The mayor’s office rescinded the controversial amendment, and grantees have received a letter explaining it as an “over-correction” just moments after the censorship push made national headlines.

The Washington Project for the Arts, one of the nonprofits that led the fight against the censorship amendment (photo courtesy the Washington Project for the Arts)

Just days after the DC Commission on the Arts and Humanities (DCCAH) issued an eleventh-hour amendment on its already-signed contracts with grantees that prohibited “lewd, lascivious, vulgar, overtly political, and/or excessively violent” projects from being funded, Mayor Muriel Bowser’s office rescinded the controversial guidelines.

On Thursday evening, DCCAH sent a letter to all its grantees explaining that the amendment was an “over-correction” and has been officially rescinded.

Ward 2 Councilmember Jack Evan initially confirmed the news to the Washington City Paper. “It should never have been sent out in the first place,” he said. “We should not be censoring artwork or anything of that nature. It was not well thought out.”

Evans added that Rhona Friedman, an attorney and Ward 2 DCCAH commissioner alerted him to the amendment. He later spoke with the mayor’s chief of staff, John Falcicchio, who confirmed that the amendment would be rescinded.

Friedman’s apparent dismay about the updated contract agreement gives credence to rumors that the censorship push came from inside DCCAH’s staff and not from the commissioners overseeing the organization. There are, however, conflicted accounts. The contract was signed by Angie Gates, the commission’s interim executive director, and general counsel. But an email has circulated over the last few days by one commission member who says that “commissioners weren’t made aware of this before it was sent out to the grantees.”

Responding to Hyperallergic’s request for comment, DCCAH spokesperson Jeffrey Scott indirectly confirmed the amendment’s rescindment in a message of support to the city’s arts community:

“The Bowser Administration stands firmly behind our shared DC Values and will always strive to uphold our mission of service to the District and its residents. The DC Commission on Arts and Humanities believes deeply in the right to freedom of expression and would never seek to violate that right by censoring the work of any grantee.
Mayor Bowser’s steadfast commitment to our diverse and vibrant Arts and Humanities community will not waiver.
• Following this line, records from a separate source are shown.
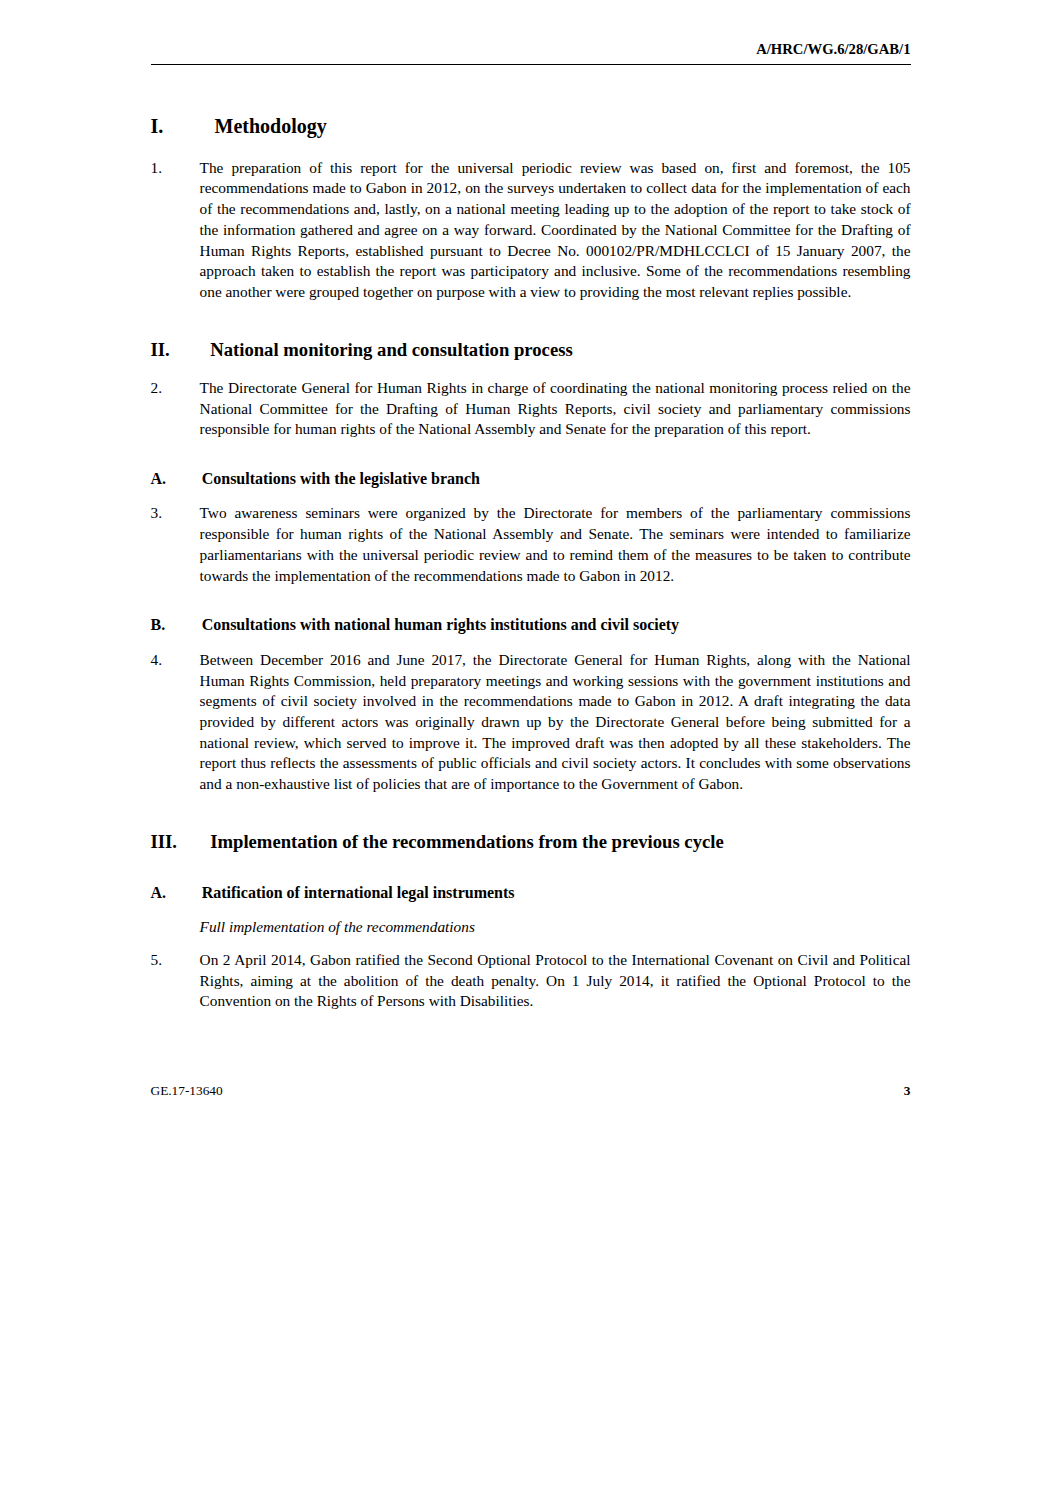A/HRC/WG.6/28/GAB/1
I. Methodology
1. The preparation of this report for the universal periodic review was based on, first and foremost, the 105 recommendations made to Gabon in 2012, on the surveys undertaken to collect data for the implementation of each of the recommendations and, lastly, on a national meeting leading up to the adoption of the report to take stock of the information gathered and agree on a way forward. Coordinated by the National Committee for the Drafting of Human Rights Reports, established pursuant to Decree No. 000102/PR/MDHLCCLCI of 15 January 2007, the approach taken to establish the report was participatory and inclusive. Some of the recommendations resembling one another were grouped together on purpose with a view to providing the most relevant replies possible.
II. National monitoring and consultation process
2. The Directorate General for Human Rights in charge of coordinating the national monitoring process relied on the National Committee for the Drafting of Human Rights Reports, civil society and parliamentary commissions responsible for human rights of the National Assembly and Senate for the preparation of this report.
A. Consultations with the legislative branch
3. Two awareness seminars were organized by the Directorate for members of the parliamentary commissions responsible for human rights of the National Assembly and Senate. The seminars were intended to familiarize parliamentarians with the universal periodic review and to remind them of the measures to be taken to contribute towards the implementation of the recommendations made to Gabon in 2012.
B. Consultations with national human rights institutions and civil society
4. Between December 2016 and June 2017, the Directorate General for Human Rights, along with the National Human Rights Commission, held preparatory meetings and working sessions with the government institutions and segments of civil society involved in the recommendations made to Gabon in 2012. A draft integrating the data provided by different actors was originally drawn up by the Directorate General before being submitted for a national review, which served to improve it. The improved draft was then adopted by all these stakeholders. The report thus reflects the assessments of public officials and civil society actors. It concludes with some observations and a non-exhaustive list of policies that are of importance to the Government of Gabon.
III. Implementation of the recommendations from the previous cycle
A. Ratification of international legal instruments
Full implementation of the recommendations
5. On 2 April 2014, Gabon ratified the Second Optional Protocol to the International Covenant on Civil and Political Rights, aiming at the abolition of the death penalty. On 1 July 2014, it ratified the Optional Protocol to the Convention on the Rights of Persons with Disabilities.
GE.17-13640 3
We look forward to a continued investment and collaboration with our District creative community.”

Although the mayor’s office plans to rescind the order, it’s not expressly clear what that would mean for artists and nonprofits that have already resubmitted their contracts with the censorships clause intact.

The quick demise of the amended contract is largely a credit to DC’s intimate network of artists and nonprofits. Groups like the Washington Project of the Arts and International Arts & Artists alerted the media to the story while a local critical arts writing collective, DIRT, publicized the censorship controversy on social media.